Stored items:
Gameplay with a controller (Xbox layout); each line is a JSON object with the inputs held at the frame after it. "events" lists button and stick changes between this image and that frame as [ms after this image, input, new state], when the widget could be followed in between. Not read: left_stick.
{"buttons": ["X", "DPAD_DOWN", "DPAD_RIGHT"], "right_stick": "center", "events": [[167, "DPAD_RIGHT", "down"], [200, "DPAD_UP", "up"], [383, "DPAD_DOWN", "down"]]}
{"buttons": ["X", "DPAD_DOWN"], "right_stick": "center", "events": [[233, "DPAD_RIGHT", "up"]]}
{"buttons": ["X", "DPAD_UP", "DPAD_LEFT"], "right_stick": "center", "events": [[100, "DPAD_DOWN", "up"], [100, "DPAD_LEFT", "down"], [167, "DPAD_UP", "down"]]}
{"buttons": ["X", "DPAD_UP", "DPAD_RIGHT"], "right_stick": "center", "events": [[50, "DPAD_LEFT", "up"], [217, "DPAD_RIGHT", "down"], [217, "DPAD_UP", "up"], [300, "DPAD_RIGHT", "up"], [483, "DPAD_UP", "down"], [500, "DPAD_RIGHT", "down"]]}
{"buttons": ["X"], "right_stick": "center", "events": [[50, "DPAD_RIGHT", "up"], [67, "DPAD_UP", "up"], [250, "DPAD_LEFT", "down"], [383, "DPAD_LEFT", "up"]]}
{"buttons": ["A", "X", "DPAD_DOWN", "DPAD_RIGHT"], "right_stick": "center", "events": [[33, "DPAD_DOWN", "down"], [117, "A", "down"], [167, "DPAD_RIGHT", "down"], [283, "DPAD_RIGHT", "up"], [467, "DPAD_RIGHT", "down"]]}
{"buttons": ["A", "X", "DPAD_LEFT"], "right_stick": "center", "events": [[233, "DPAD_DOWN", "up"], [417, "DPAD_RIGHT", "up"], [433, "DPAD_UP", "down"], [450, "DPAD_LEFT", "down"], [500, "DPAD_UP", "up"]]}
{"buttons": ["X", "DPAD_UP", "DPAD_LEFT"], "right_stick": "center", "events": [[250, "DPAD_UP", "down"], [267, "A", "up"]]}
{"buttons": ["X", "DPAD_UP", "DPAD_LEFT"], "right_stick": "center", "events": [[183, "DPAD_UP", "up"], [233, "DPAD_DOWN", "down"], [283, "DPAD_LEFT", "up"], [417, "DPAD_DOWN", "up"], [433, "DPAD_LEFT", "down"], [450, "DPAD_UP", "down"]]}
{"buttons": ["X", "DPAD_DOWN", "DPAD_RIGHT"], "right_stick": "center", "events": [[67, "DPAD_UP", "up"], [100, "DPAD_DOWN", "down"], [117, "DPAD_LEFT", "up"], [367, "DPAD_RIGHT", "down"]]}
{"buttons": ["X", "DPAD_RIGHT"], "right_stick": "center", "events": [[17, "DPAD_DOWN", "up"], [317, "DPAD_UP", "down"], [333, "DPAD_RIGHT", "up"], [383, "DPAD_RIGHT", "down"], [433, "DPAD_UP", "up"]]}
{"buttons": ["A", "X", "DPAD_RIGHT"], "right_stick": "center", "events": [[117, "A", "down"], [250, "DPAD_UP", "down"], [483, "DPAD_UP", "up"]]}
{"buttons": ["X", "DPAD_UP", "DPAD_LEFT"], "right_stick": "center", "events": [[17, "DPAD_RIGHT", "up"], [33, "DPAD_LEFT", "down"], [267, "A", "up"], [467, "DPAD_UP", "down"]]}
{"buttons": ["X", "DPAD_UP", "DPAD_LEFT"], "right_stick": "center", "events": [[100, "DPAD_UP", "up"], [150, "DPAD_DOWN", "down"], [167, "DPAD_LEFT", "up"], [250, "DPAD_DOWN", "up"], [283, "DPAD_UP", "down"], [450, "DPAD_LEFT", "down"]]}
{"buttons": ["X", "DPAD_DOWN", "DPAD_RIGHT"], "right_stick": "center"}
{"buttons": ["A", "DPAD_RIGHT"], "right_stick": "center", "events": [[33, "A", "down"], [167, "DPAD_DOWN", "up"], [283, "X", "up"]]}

What the exercise asks: Please make an exact copy of each record.

Solved problem:
Gameplay with a controller (Xbox layout); each line is a JSON object with the inputs held at the frame after it. "events" lists button and stick changes between this image and that frame as [ms after this image, input, new state], when the widget could be followed in between. Not read: left_stick.
{"buttons": ["X", "DPAD_DOWN", "DPAD_RIGHT"], "right_stick": "center", "events": [[167, "DPAD_RIGHT", "down"], [200, "DPAD_UP", "up"], [383, "DPAD_DOWN", "down"]]}
{"buttons": ["X", "DPAD_DOWN"], "right_stick": "center", "events": [[233, "DPAD_RIGHT", "up"]]}
{"buttons": ["X", "DPAD_UP", "DPAD_LEFT"], "right_stick": "center", "events": [[100, "DPAD_DOWN", "up"], [100, "DPAD_LEFT", "down"], [167, "DPAD_UP", "down"]]}
{"buttons": ["X", "DPAD_UP", "DPAD_RIGHT"], "right_stick": "center", "events": [[50, "DPAD_LEFT", "up"], [217, "DPAD_RIGHT", "down"], [217, "DPAD_UP", "up"], [300, "DPAD_RIGHT", "up"], [483, "DPAD_UP", "down"], [500, "DPAD_RIGHT", "down"]]}
{"buttons": ["X"], "right_stick": "center", "events": [[50, "DPAD_RIGHT", "up"], [67, "DPAD_UP", "up"], [250, "DPAD_LEFT", "down"], [383, "DPAD_LEFT", "up"]]}
{"buttons": ["A", "X", "DPAD_DOWN", "DPAD_RIGHT"], "right_stick": "center", "events": [[33, "DPAD_DOWN", "down"], [117, "A", "down"], [167, "DPAD_RIGHT", "down"], [283, "DPAD_RIGHT", "up"], [467, "DPAD_RIGHT", "down"]]}
{"buttons": ["A", "X", "DPAD_LEFT"], "right_stick": "center", "events": [[233, "DPAD_DOWN", "up"], [417, "DPAD_RIGHT", "up"], [433, "DPAD_UP", "down"], [450, "DPAD_LEFT", "down"], [500, "DPAD_UP", "up"]]}
{"buttons": ["X", "DPAD_UP", "DPAD_LEFT"], "right_stick": "center", "events": [[250, "DPAD_UP", "down"], [267, "A", "up"]]}
{"buttons": ["X", "DPAD_UP", "DPAD_LEFT"], "right_stick": "center", "events": [[183, "DPAD_UP", "up"], [233, "DPAD_DOWN", "down"], [283, "DPAD_LEFT", "up"], [417, "DPAD_DOWN", "up"], [433, "DPAD_LEFT", "down"], [450, "DPAD_UP", "down"]]}
{"buttons": ["X", "DPAD_DOWN", "DPAD_RIGHT"], "right_stick": "center", "events": [[67, "DPAD_UP", "up"], [100, "DPAD_DOWN", "down"], [117, "DPAD_LEFT", "up"], [367, "DPAD_RIGHT", "down"]]}
{"buttons": ["X", "DPAD_RIGHT"], "right_stick": "center", "events": [[17, "DPAD_DOWN", "up"], [317, "DPAD_UP", "down"], [333, "DPAD_RIGHT", "up"], [383, "DPAD_RIGHT", "down"], [433, "DPAD_UP", "up"]]}
{"buttons": ["A", "X", "DPAD_RIGHT"], "right_stick": "center", "events": [[117, "A", "down"], [250, "DPAD_UP", "down"], [483, "DPAD_UP", "up"]]}
{"buttons": ["X", "DPAD_UP", "DPAD_LEFT"], "right_stick": "center", "events": [[17, "DPAD_RIGHT", "up"], [33, "DPAD_LEFT", "down"], [267, "A", "up"], [467, "DPAD_UP", "down"]]}
{"buttons": ["X", "DPAD_UP", "DPAD_LEFT"], "right_stick": "center", "events": [[100, "DPAD_UP", "up"], [150, "DPAD_DOWN", "down"], [167, "DPAD_LEFT", "up"], [250, "DPAD_DOWN", "up"], [283, "DPAD_UP", "down"], [450, "DPAD_LEFT", "down"]]}
{"buttons": ["X", "DPAD_DOWN", "DPAD_RIGHT"], "right_stick": "center"}
{"buttons": ["A", "DPAD_RIGHT"], "right_stick": "center", "events": [[33, "A", "down"], [167, "DPAD_DOWN", "up"], [283, "X", "up"]]}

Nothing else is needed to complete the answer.